## [課題内容]
課題文のうち、「大学が60%の学生を自ら選択できる」を含む語句で始まり「学籍配分センターが配分する。」で終わる部分を、一字一句変えずに出力してください。

## [課題文]
◆ ◆ ◆ ◆

ドイツのニュース

大学が60%の学生を自ら選択できる

   連邦議会は7月1日(木)、大学大綱法(HRG)小改正案を可決した。大学大綱法小改正は大学を官僚制から解放し、大学の自主性を強化すると評価されている。この小改正が成立すれば、2005/2006年度冬学期から大学は入学許可数が制限されている学科(NC学科)の応募者の60%を自ら選択することができる。応募者の20%は高校卒業試験の成績に基づいて、さらなる20%はウェーティングリストに基づいて、大学学籍配分センターが配分する。

 ブルマーン連邦教育相がようやく同意したために、ドルトムントの大学学籍配分センターの権限の制限が可能になった。しかし、これまでも同センターの権限はそれほど大きくなかった。同センターはすべての大学学籍の20%だけを配分し、大学は入学許可数が制限されている7学科(医学、生物学など)では応募者の20%を自ら選択できた。但し、220の学部のうち約30の学部だけが学生選択の権利を実際に行使していた。また、自主選択する場合でも試験や面接をせずに、高校卒業試験の成績だけで決定していたのが実情である。

◆ ◆ ◆ ◆

## [提示資料]
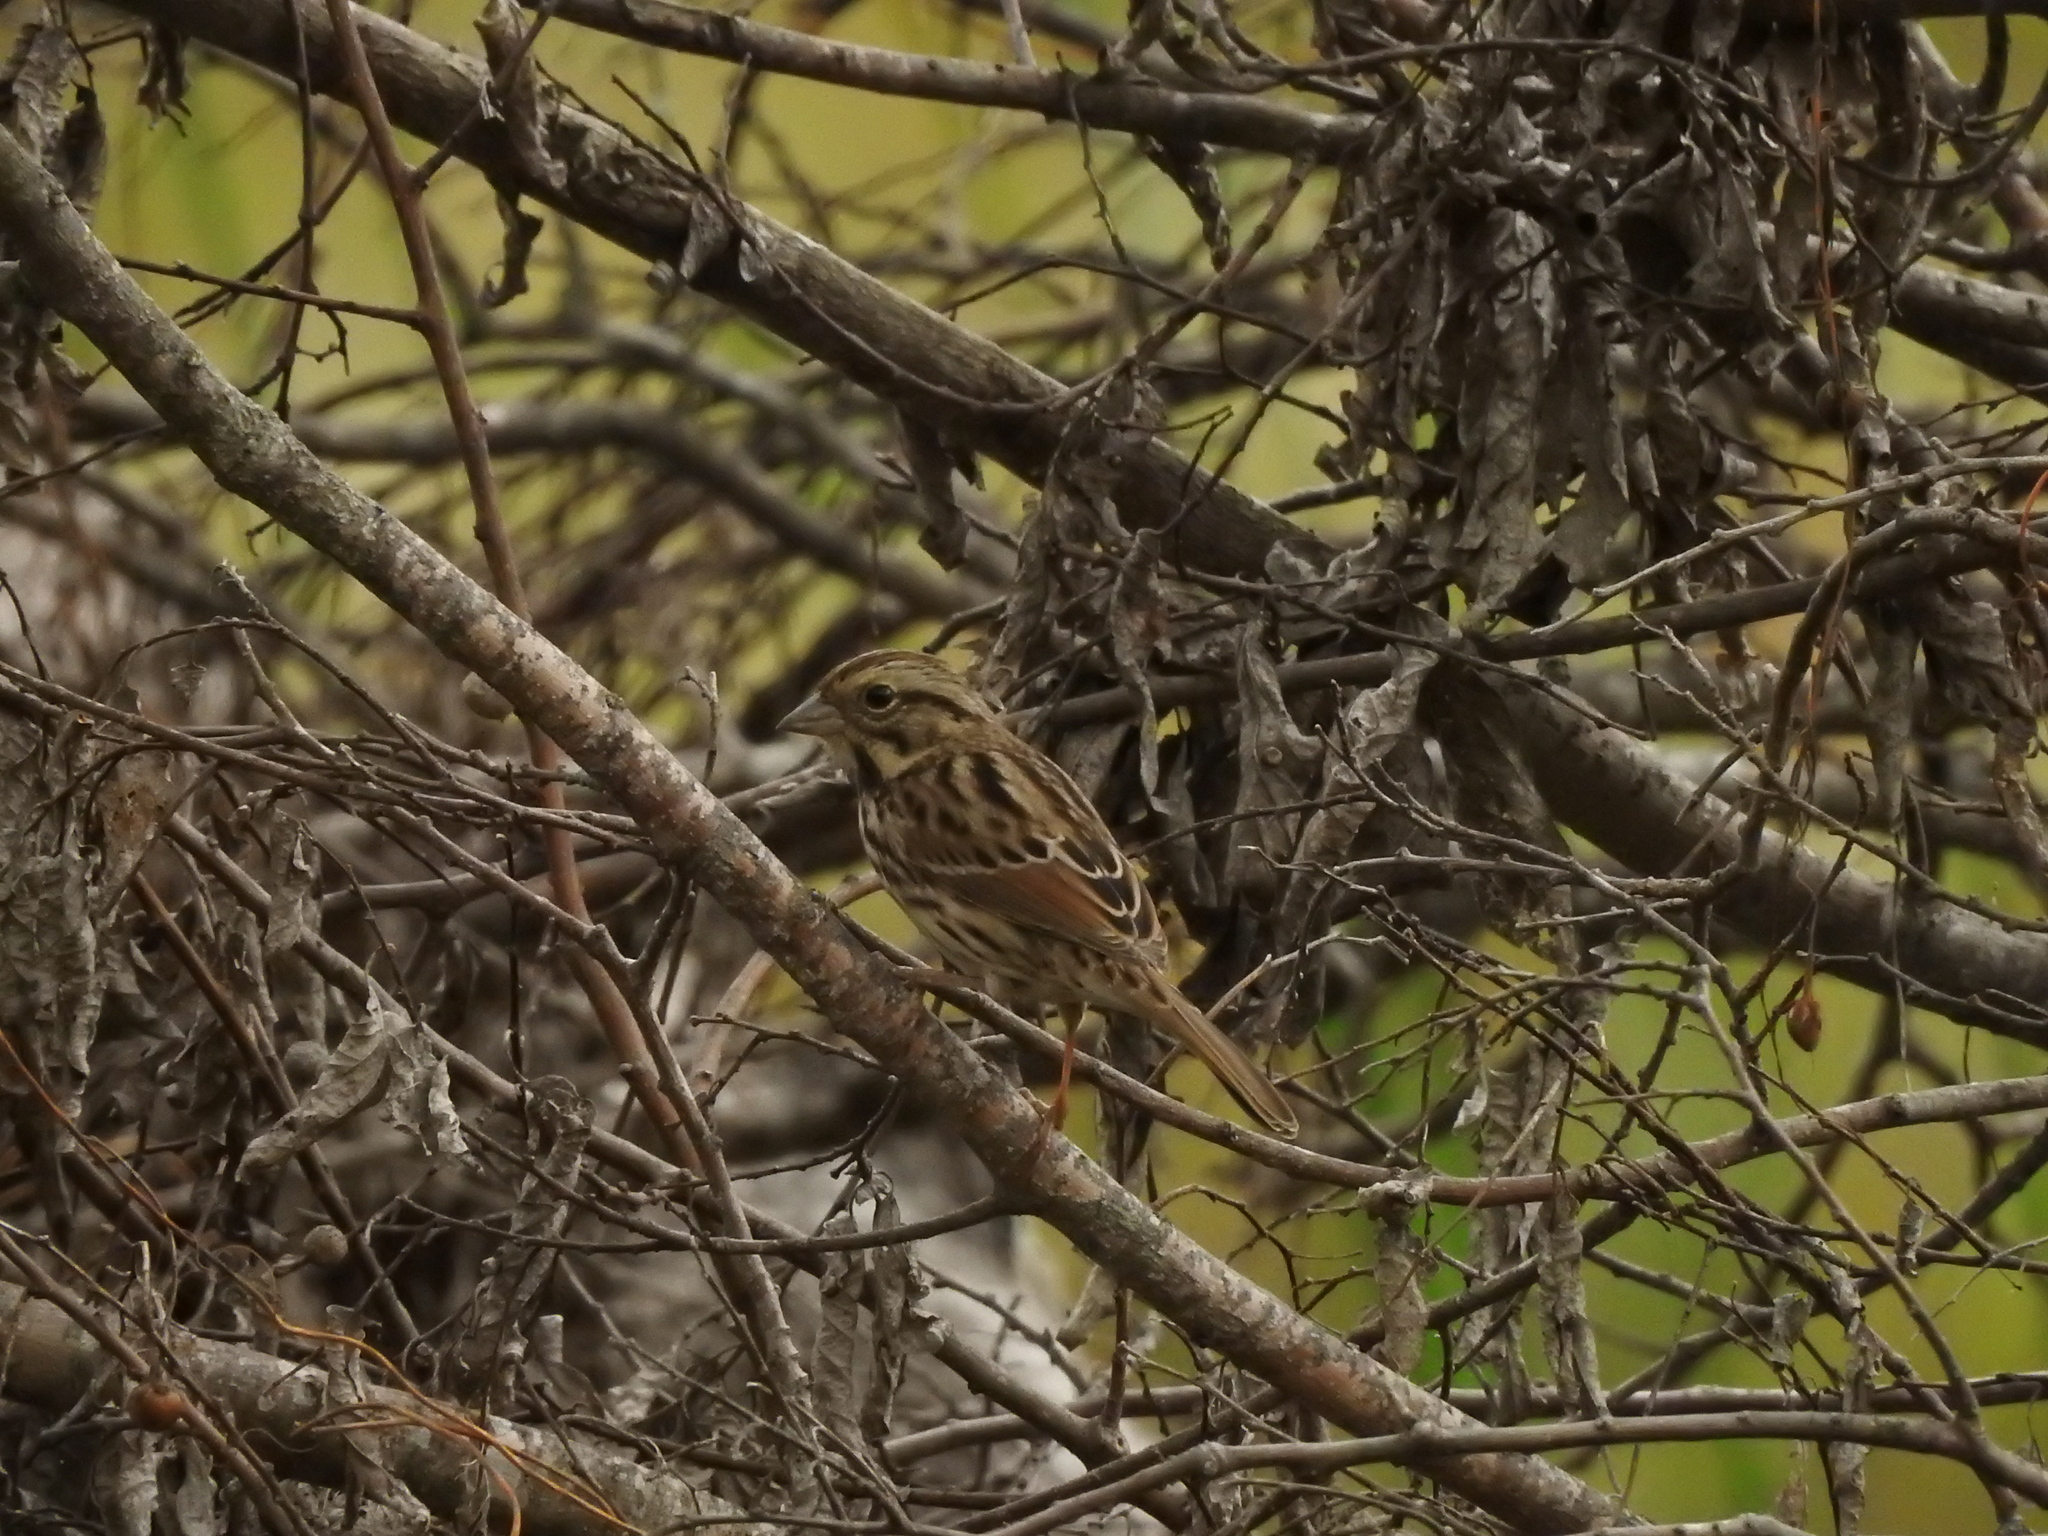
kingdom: Animalia
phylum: Chordata
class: Aves
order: Passeriformes
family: Passerellidae
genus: Melospiza
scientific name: Melospiza melodia
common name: Song sparrow
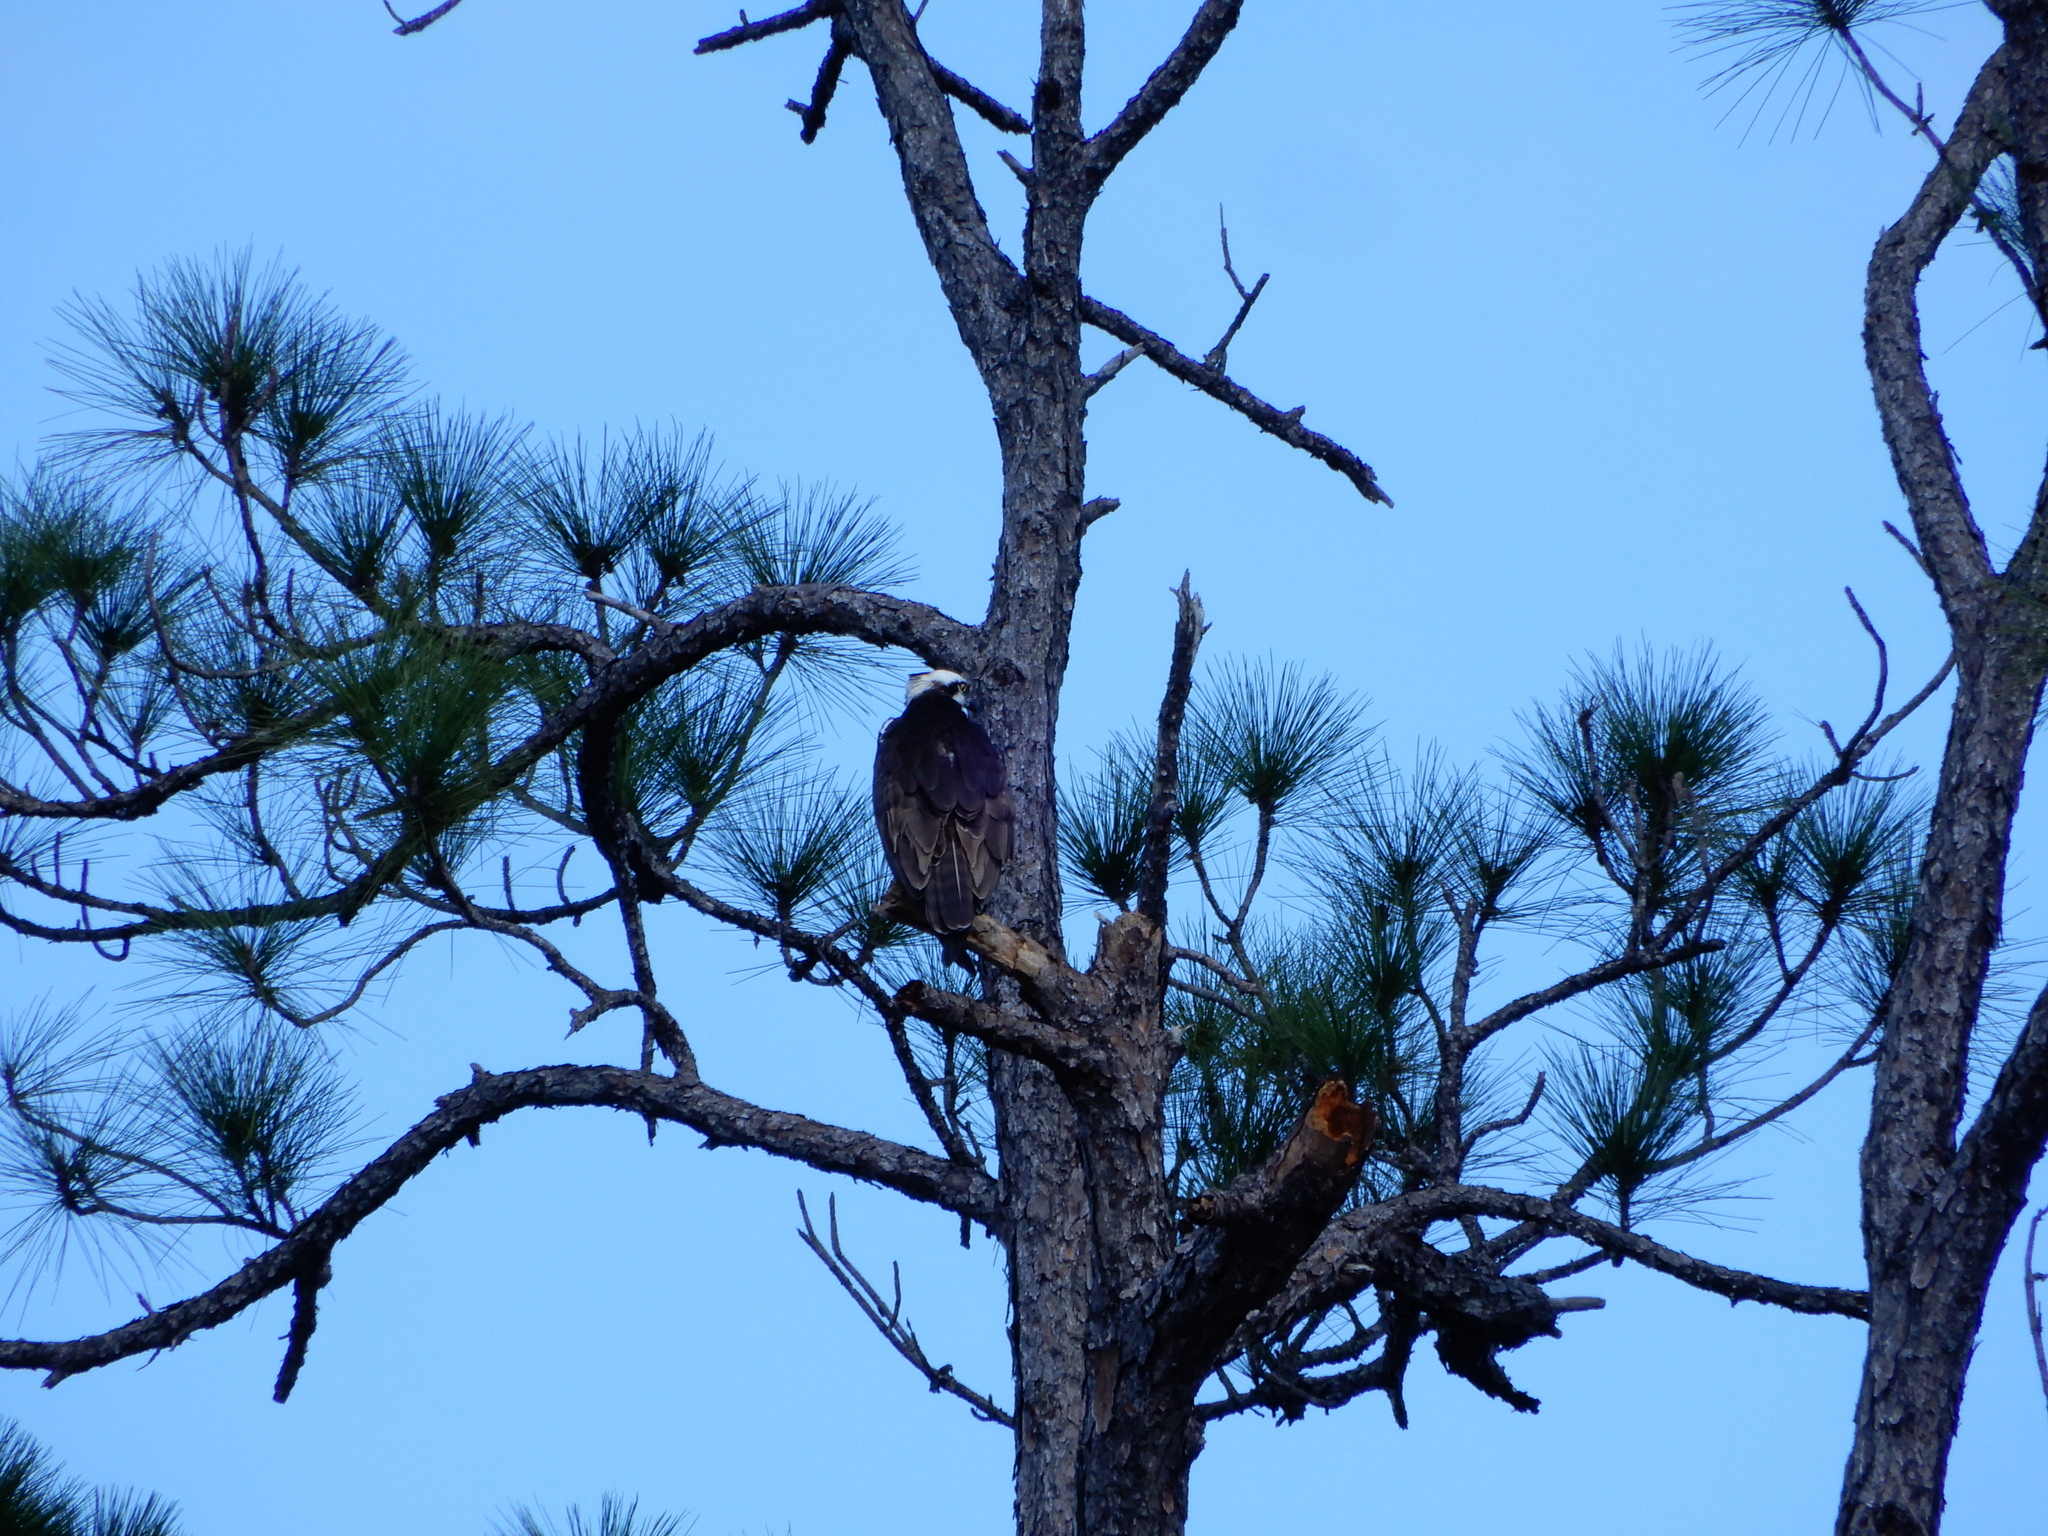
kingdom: Animalia
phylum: Chordata
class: Aves
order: Accipitriformes
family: Pandionidae
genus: Pandion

◆ ◆ ◆ ◆

## [解答]
大学が60%の学生を自ら選択できる

   連邦議会は7月1日(木)、大学大綱法(HRG)小改正案を可決した。大学大綱法小改正は大学を官僚制から解放し、大学の自主性を強化すると評価されている。この小改正が成立すれば、2005/2006年度冬学期から大学は入学許可数が制限されている学科(NC学科)の応募者の60%を自ら選択することができる。応募者の20%は高校卒業試験の成績に基づいて、さらなる20%はウェーティングリストに基づいて、大学学籍配分センターが配分する。